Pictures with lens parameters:
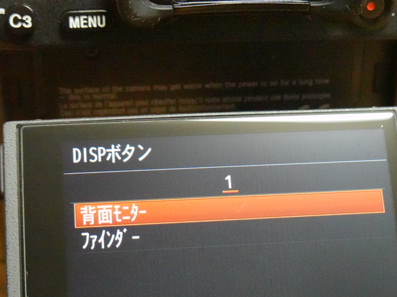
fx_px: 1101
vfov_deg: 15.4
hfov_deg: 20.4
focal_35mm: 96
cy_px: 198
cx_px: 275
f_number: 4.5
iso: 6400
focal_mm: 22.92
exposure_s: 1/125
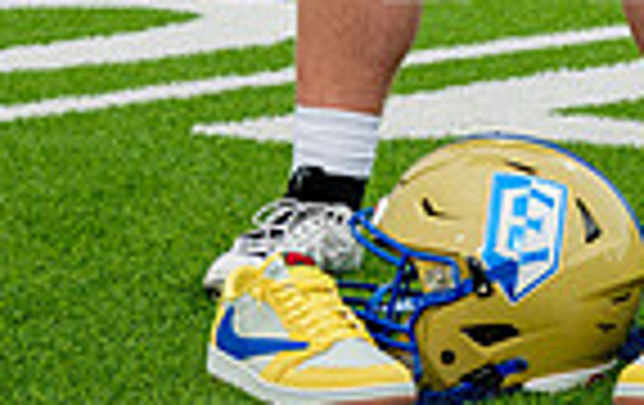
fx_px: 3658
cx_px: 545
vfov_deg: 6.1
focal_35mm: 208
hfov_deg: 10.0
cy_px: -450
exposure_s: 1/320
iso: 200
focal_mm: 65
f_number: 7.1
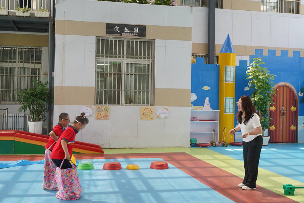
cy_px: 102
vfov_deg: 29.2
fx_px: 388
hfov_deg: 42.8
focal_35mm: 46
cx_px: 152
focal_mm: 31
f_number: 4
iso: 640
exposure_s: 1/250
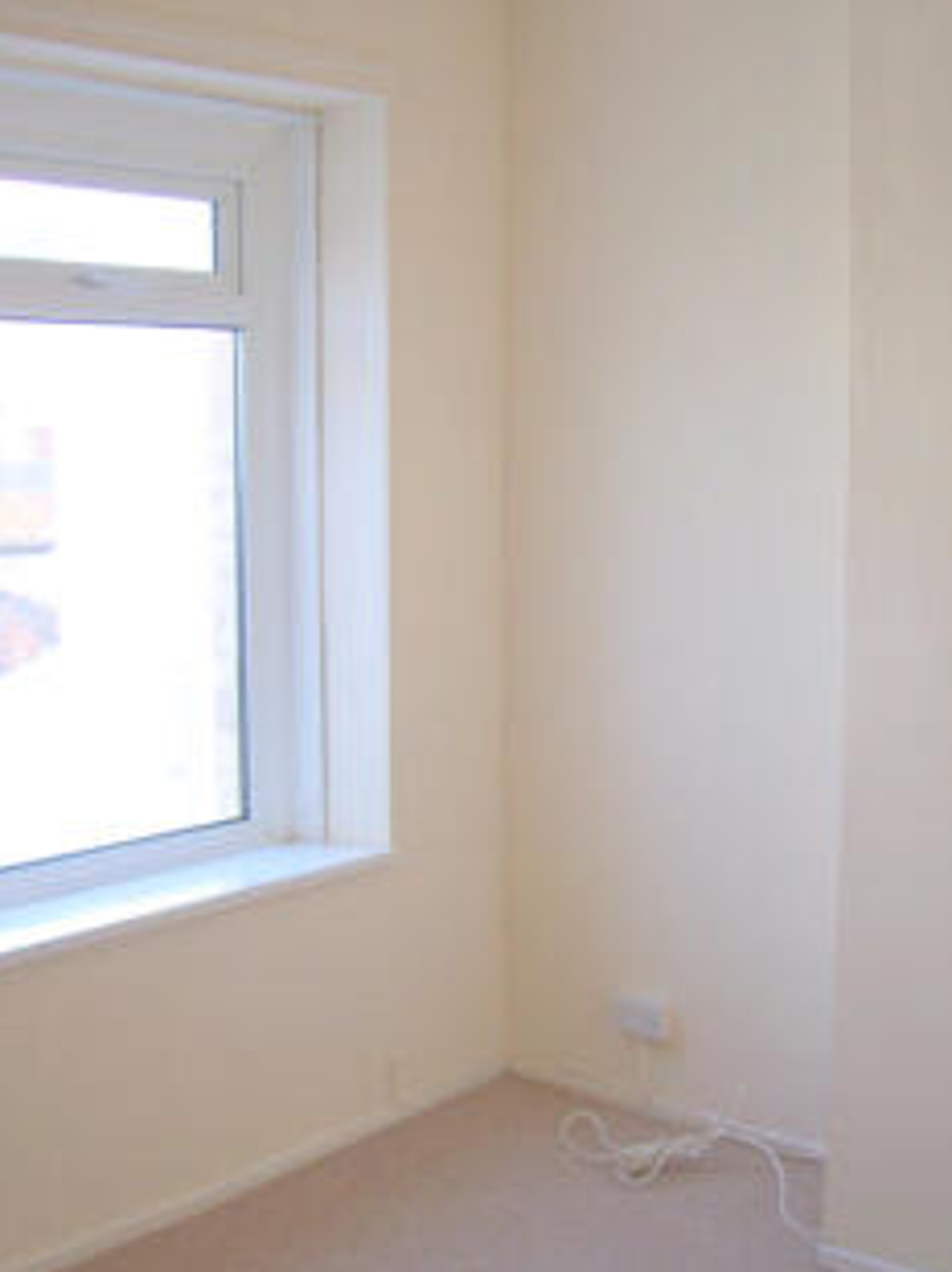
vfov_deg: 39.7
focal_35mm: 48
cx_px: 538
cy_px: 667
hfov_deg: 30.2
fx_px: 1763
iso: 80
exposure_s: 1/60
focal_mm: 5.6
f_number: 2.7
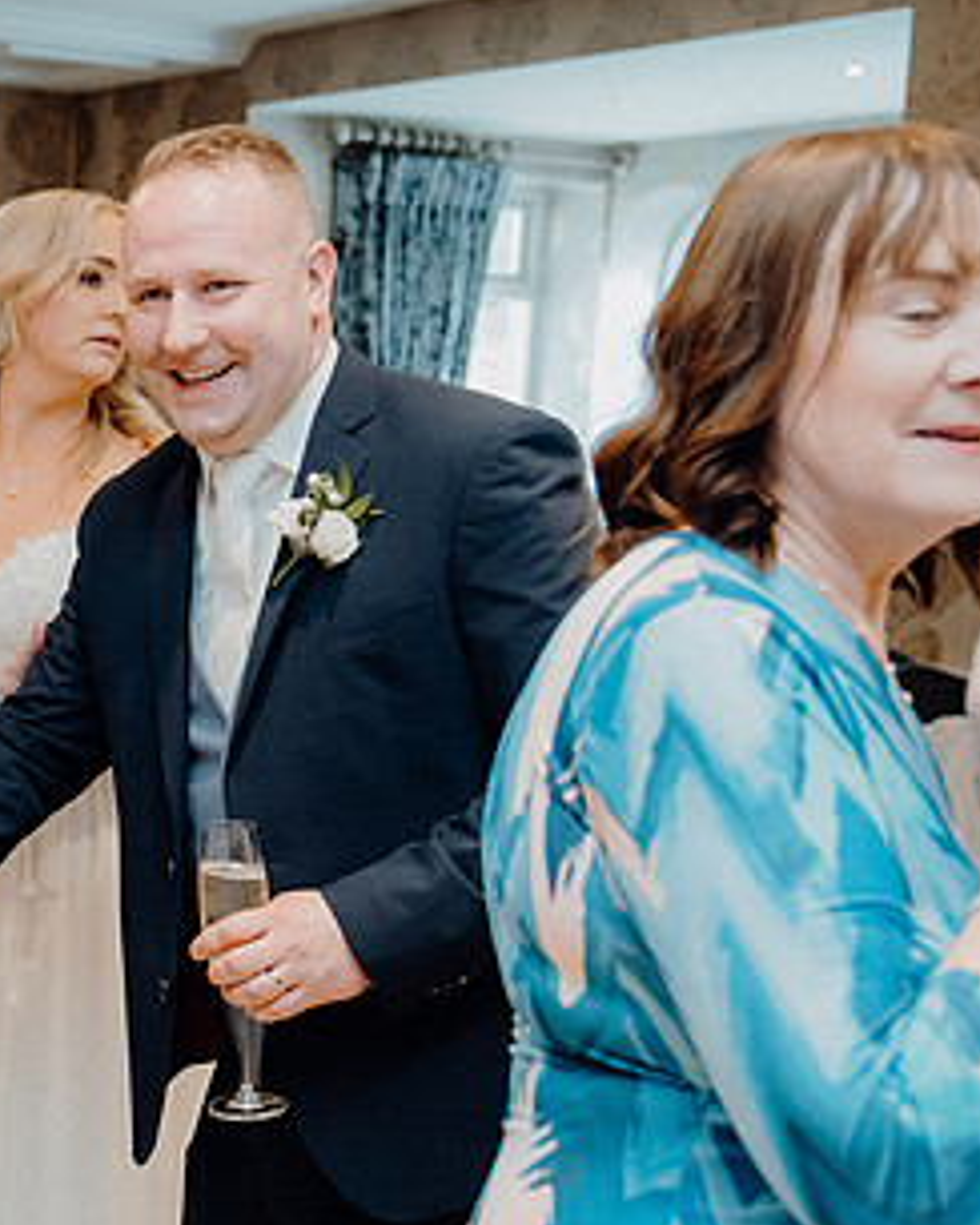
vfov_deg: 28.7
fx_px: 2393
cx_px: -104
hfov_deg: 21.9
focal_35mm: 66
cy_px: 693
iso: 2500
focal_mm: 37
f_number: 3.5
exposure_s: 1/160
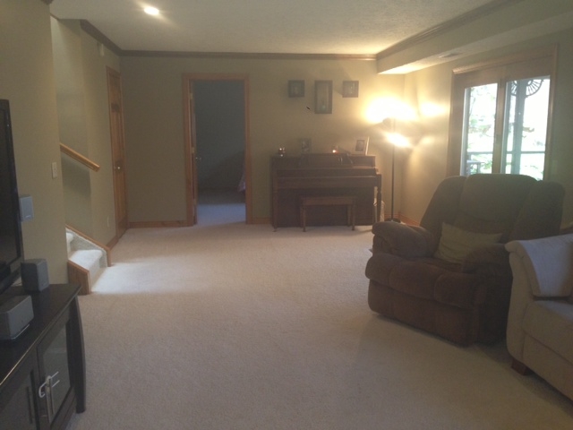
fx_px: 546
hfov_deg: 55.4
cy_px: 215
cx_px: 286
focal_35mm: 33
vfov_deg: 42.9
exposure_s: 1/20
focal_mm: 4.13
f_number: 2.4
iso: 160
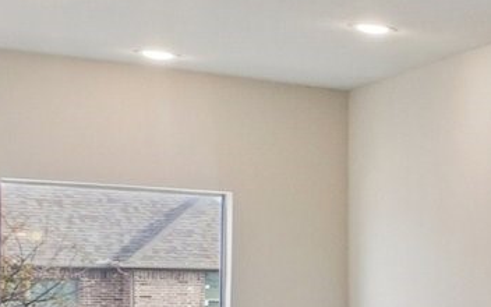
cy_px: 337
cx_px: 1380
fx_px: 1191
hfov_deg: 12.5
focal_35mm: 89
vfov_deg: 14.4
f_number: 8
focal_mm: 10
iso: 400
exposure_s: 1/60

__Task requirements__. Retype precisely, and only, the lines from the one holding "focal_35mm: 33" through the final line of the data above, with the pictures omitted.

__Task response__.
focal_35mm: 33
vfov_deg: 42.9
exposure_s: 1/20
focal_mm: 4.13
f_number: 2.4
iso: 160
cy_px: 337
cx_px: 1380
fx_px: 1191
hfov_deg: 12.5
focal_35mm: 89
vfov_deg: 14.4
f_number: 8
focal_mm: 10
iso: 400
exposure_s: 1/60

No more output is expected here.